Der Fall sucht bundesweit seinesgleichen. Und das nicht nur wegen eines etwaigen ausländerfeindlichen Hintergrunds. Bisher sind hierzulande keine tödlichen Attacken auf Menschen mit einer gasbetriebenen Pfefferpistole aktenkundig.

Die rechtliche Lage ist so komplex wie die Nachforschungen zu dem Fall. Der tödliche Eklat nimmt am 27. März gegen 11.20 Uhr seinen Lauf. Alexander B. richtet die Alarmanlage bei seinen Eltern in der Hüttenstraße ein. In den Tagen zuvor hatte ein Unbekannter die Reifen von fast 20 Autos zerstochen, den Lack zerkratzt und in einem Fall ein Hakenkreuz eingeritzt.

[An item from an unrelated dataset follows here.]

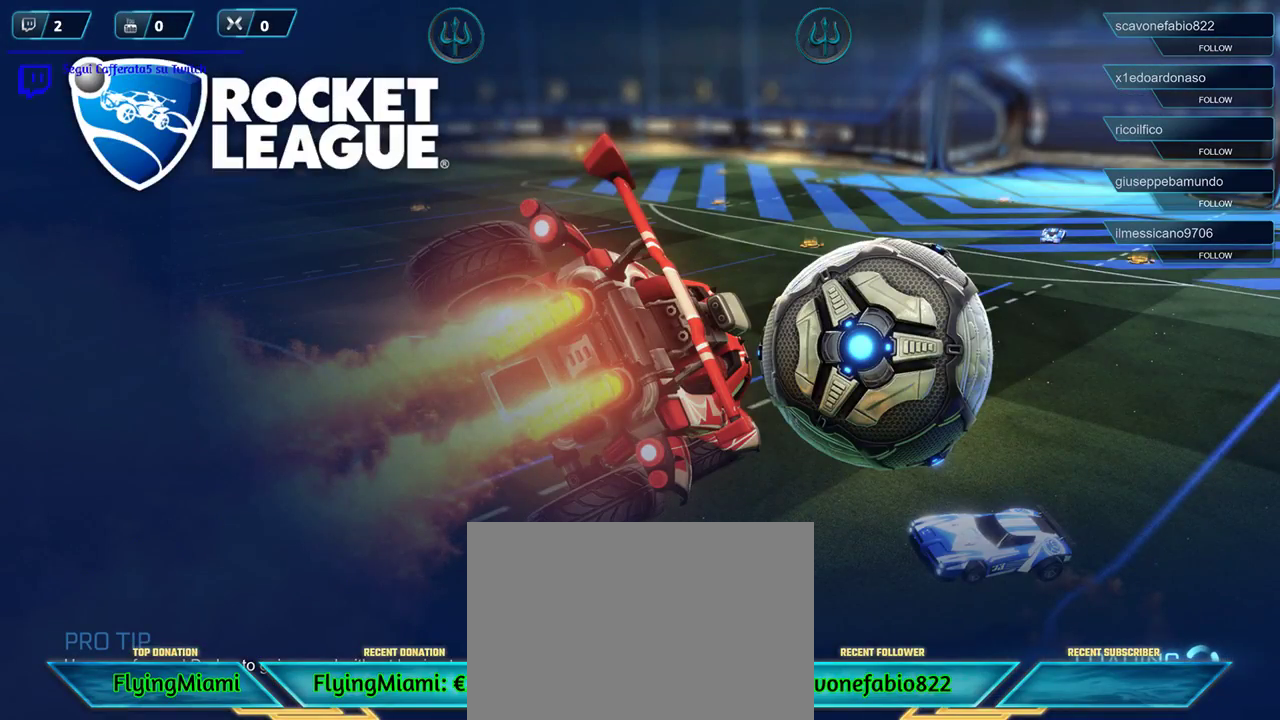
{"buttons": [], "left_stick": "center", "right_stick": "center", "events": []}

Als sein Widersacher Bilal A. auftaucht, entspinnt sich schnell ein heftiger Wortwechsel, der Streit eskaliert. Alexander B. hastet zu seinem Wagen, sein Widersacher folgt ihm und schlägt durch das offene Fenster auf ihn ein. B. greift zu seiner Pfefferpistole und schießt dem Angreifer einen Strahl Chili-Reizstoff gegen die Brust. Der so Getroffene taumelt zurück. Alexander B. steigt aus seinem Wagen, erneut geraten die Kontrahenten aneinander. Aus nächster Nähe zielt B. auf das Gesicht seines Gegners und drückt ab. Der Schuss zerfetzt dessen Auge. Das Opfer stirbt fünf Tage später an schweren Hirnverletzungen.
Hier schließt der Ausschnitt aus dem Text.